*Work request*:
Format the text lines from the rows below as a Markdown table with two columns, Number and Text: number each line in order and skip blank lines. Leave the pictures out of the table.
Segment Start: Data records
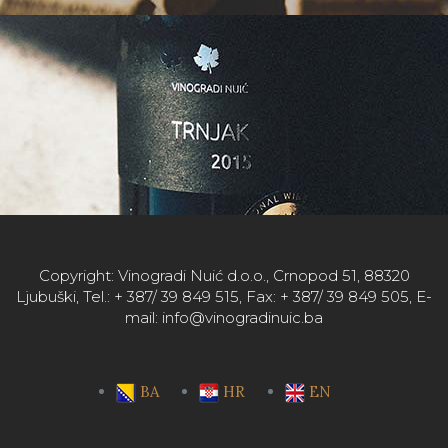
Copyright: Vinogradi Nuić d.o.o., Crnopod 51, 88320
Ljubuški, Tel.: + 387/ 39 849 515, Fax: + 387/ 39 849 505, E-
mail: info@vinogradinuic.ba
BA
HR
EN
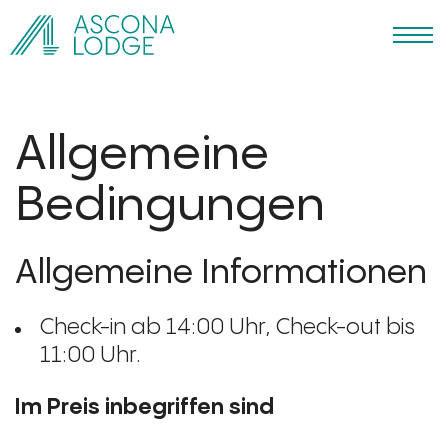
Allgemeine
Bedingungen
Allgemeine Informationen
Check-in ab 14:00 Uhr, Check-out bis
11:00 Uhr.
Im Preis inbegriffen sind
Segment End: Data records
*Answer to this exercise*:
| Number | Text |
|---|---|
| 1 | Copyright: Vinogradi Nuić d.o.o., Crnopod 51, 88320 |
| 2 | Ljubuški, Tel.: + 387/ 39 849 515, Fax: + 387/ 39 849 505, E- |
| 3 | mail: info@vinogradinuic.ba |
| 4 | BA |
| 5 | HR |
| 6 | EN |
| 7 | Allgemeine |
| 8 | Bedingungen |
| 9 | Allgemeine Informationen |
| 10 | Check-in ab 14:00 Uhr, Check-out bis |
| 11 | 11:00 Uhr. |
| 12 | Im Preis inbegriffen sind |